216: Residential ground rents to be capped at a peppercorn
On 12 May 2021, the government introduced the Leasehold Reform (Ground Rent) Bill into the House of Lords.
This much anticipated Bill will implement the government’s target of capping ground rents in long residential leases at a peppercorn. The Bill also prohibits the charging of administration charges in relation to those peppercorn rents.
This is a significant step towards overhauling the residential leasehold system in England and Wales which will have large scale implications for developers and tenants.
Subject to exceptions, the Bill applies to leases of residential dwellings granted after commencement. Therefore it will apply prospectively only, and the threats to wind back the clock on existing leases seem to have been withdrawn.
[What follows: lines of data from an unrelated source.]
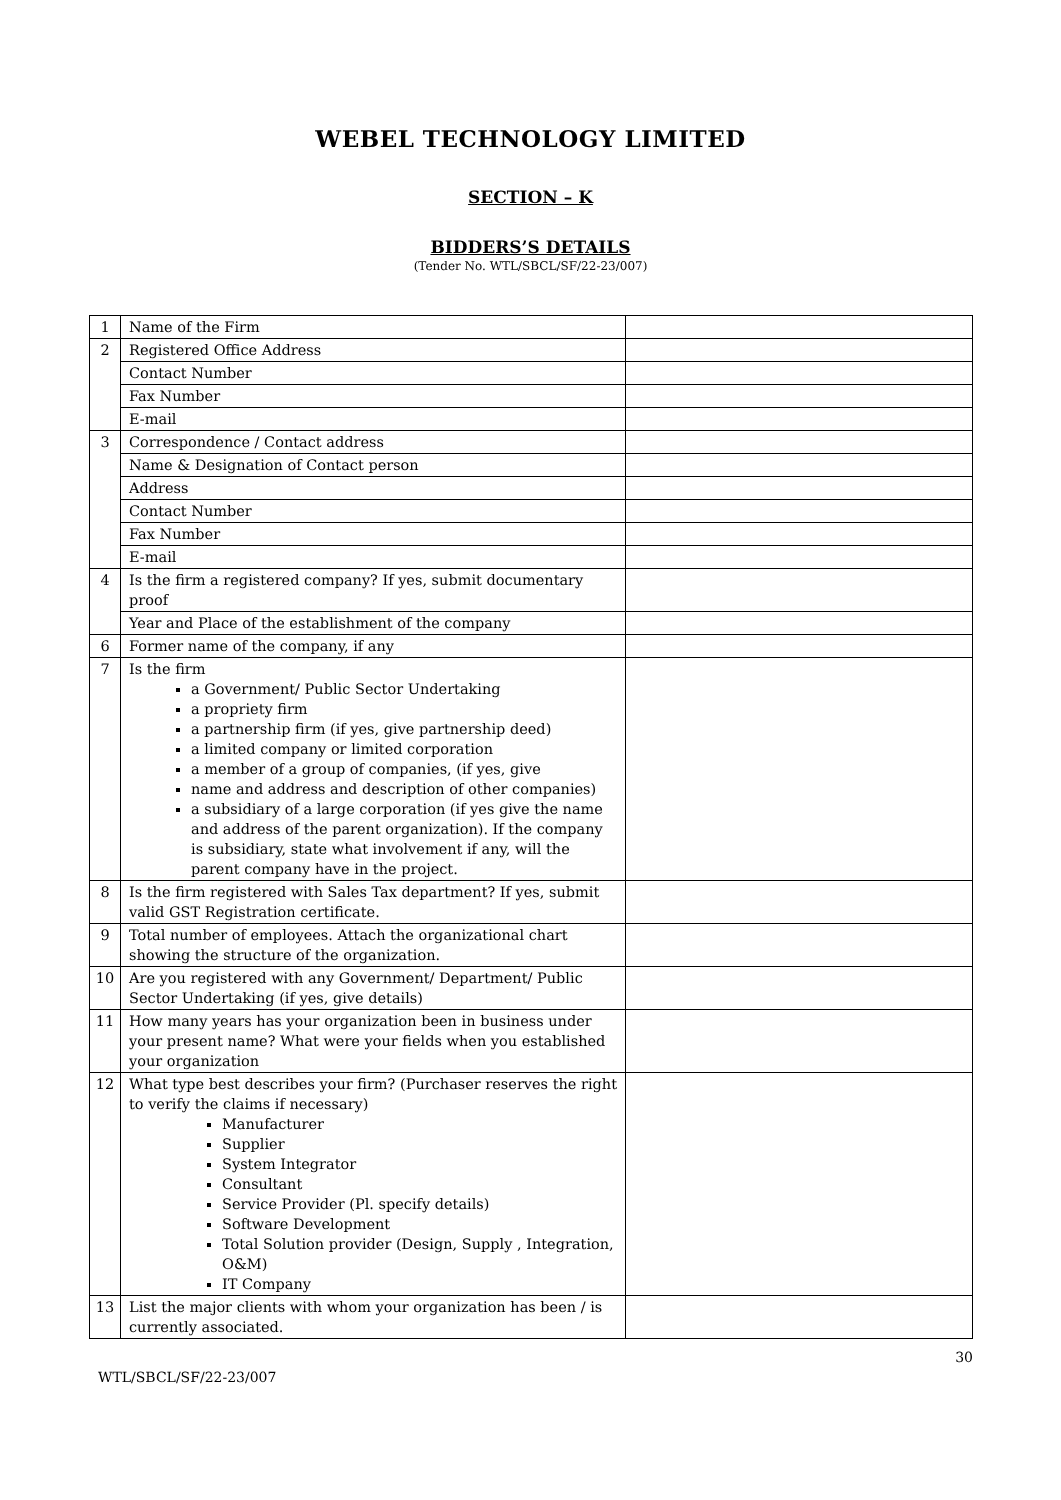WEBEL TECHNOLOGY LIMITED
SECTION – K
BIDDERS’S DETAILS
(Tender No. WTL/SBCL/SF/22-23/007)
| 1 | Name of the Firm | |
| 2 | Registered Office Address | |
| | Contact Number | |
| | Fax Number | |
| | E-mail | |
| 3 | Correspondence / Contact address | |
| | Name & Designation of Contact person | |
| | Address | |
| | Contact Number | |
| | Fax Number | |
| | E-mail | |
| 4 | Is the firm a registered company? If yes, submit documentary proof | |
| | Year and Place of the establishment of the company | |
| 6 | Former name of the company, if any | |
| 7 | Is the firm a Government/ Public Sector Undertaking a propriety firm a partnership firm (if yes, give partnership deed) a limited company or limited corporation a member of a group of companies, (if yes, give name and address and description of other companies) a subsidiary of a large corporation (if yes give the name and address of the parent organization). If the company is subsidiary, state what involvement if any, will the parent company have in the project. | |
| 8 | Is the firm registered with Sales Tax department? If yes, submit valid GST Registration certificate. | |
| 9 | Total number of employees. Attach the organizational chart showing the structure of the organization. | |
| 10 | Are you registered with any Government/ Department/ Public Sector Undertaking (if yes, give details) | |
| 11 | How many years has your organization been in business under your present name? What were your fields when you established your organization | |
| 12 | What type best describes your firm? (Purchaser reserves the right to verify the claims if necessary) Manufacturer Supplier System Integrator Consultant Service Provider (Pl. specify details) Software Development Total Solution provider (Design, Supply , Integration, O&M) IT Company | |
| 13 | List the major clients with whom your organization has been / is currently associated. | |
WTL/SBCL/SF/22-23/007
30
However, the Bill’s provisions will not apply to leases granted after commencement where buyers and sellers entered into a legally binding contract in relation to the grant of the lease (other than an option or right of first refusal).
There has been speculation that this could result in a rush of residential agreements for lease being entered into before enactment, although no further scheduled dates are yet in place for future readings to finalise the legislation.
Certain types of leases are excepted from the ground rent restrictions, including business leases, statutory lease extensions of houses and flats, community led housing and home finance plan leases. Certain additional rules will apply to shared ownership leases. The Bill will also include leases created by a variation of a lease that results in a deemed surrender and regrant.
A breach of the ground rent restrictions will be a civil offence with a financial penalty of between £500 and £5,000. The Bill places a duty on trading standards in England and Wales to enforce the provisions, and will be enforceable against both current and former landlords.
We expect the Bill to take effect for different categories of leases at different times and we will track the Bill’s progress through Parliament with interest.